PAGE TEXT -

From: tgpedersen
Message: 52041
Date: 2008-01-29
> > A-hm. Do you recognize this quote:I refer you to Wikipedia's page on Afrikaans grammar
> > "TP grammar is too obviously non-IE"
> > ?
>
> What I mean is, its syntax and morphology are non-inherited.
> Crucially, it preserves no archaisms, no "junk DNA", so to speak.
> It's _all_ new structure, not just _some_ of it.
>
> >> Then, they all have preserved things a true contact language is
> >> likely to lose (e.g. a simple preterite
> >
> > I thought 'simple' (ie. unitary) was a characteristic of creoles?
>
> No. Creoles typically have analytic tenses only and no allomorphy
> whatsoever, at least initially. The <sing/sang/sung> alternation
> evidently goes back all the way to PIE and is a typical case of a
> structure that would have been erased in the process of
> creolisation.

EXERCISE INSTRUCTIONS -
a - Rewrite the message on creole grammar, starting at the words "From: tgpedersen" and ending after "just _some_ of it.", with "archaisms" changed to "relics".
b - Extend the message on creole grammar past its final sentence.
The data that comes next is from a different source.

DATA SECTION -

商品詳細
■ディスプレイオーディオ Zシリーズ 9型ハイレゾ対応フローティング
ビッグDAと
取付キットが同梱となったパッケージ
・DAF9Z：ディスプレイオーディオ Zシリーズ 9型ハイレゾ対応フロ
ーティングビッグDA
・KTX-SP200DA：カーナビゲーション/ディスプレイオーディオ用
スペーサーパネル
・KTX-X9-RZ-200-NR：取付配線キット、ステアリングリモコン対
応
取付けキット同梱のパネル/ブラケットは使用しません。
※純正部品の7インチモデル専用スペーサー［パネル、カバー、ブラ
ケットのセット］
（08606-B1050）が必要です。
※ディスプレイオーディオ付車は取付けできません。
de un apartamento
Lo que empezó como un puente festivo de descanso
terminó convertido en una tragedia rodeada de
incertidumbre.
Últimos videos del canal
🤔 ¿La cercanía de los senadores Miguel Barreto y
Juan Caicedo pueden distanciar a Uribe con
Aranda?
==
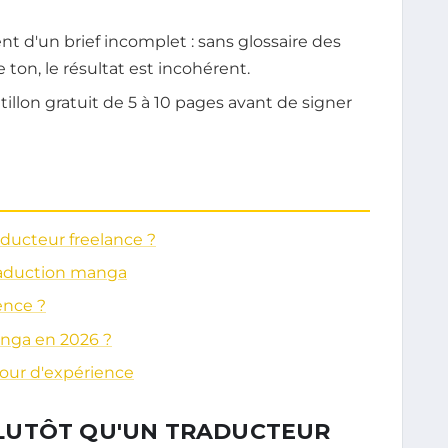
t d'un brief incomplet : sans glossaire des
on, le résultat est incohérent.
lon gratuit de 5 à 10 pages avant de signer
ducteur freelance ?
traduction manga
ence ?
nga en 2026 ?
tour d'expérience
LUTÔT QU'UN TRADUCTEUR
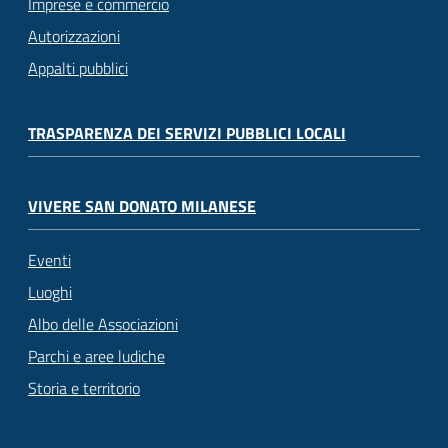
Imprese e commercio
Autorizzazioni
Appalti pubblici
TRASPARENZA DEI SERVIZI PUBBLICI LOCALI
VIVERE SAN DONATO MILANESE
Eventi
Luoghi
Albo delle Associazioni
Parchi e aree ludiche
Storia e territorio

ANSWER LIST -
a -
From: tgpedersen
Message: 52041
Date: 2008-01-29
> > A-hm. Do you recognize this quote:I refer you to Wikipedia's page on Afrikaans grammar
> > "TP grammar is too obviously non-IE"
> > ?
>
> What I mean is, its syntax and morphology are non-inherited.
> Crucially, it preserves no relics, no "junk DNA", so to speak.
> It's _all_ new structure, not just _some_ of it.

b -
> Its functionality in Mod.E is questionable. The pattern is just a
> cultural replicator which has managed to survive because of its
> frequent occurrence. New speakers of English would probably be
> happier with <sing-ed>, but <sang> is too frequent to be ousted
> easily.
>
> > Semitic-speakers present near the
> > Germanic Urheimat may have perceived the adaptation of that IE
> > dialect to the Semitic system of vowel alternation as a
> simplification?
>
> What we see in contact languages is not "let's use their allomorphic
> variation to express some familiar function" but rather "damn all
> those tricky complications, let's begin from scratch".
>
> >> their derivational morphology is still complex;
> >
> > ?? Example?
>
> Eng. leng-th, ring-ed, wood-en, ston-y, care-less, care-less-ly,
> care-less-ness, un-know-n -- you get the idea. The morphological
> complexity of Middle English alowed it to absorb a Latinate
> detrivational layer, but the foundation is still recognisably
> Germanic and in some cases IE.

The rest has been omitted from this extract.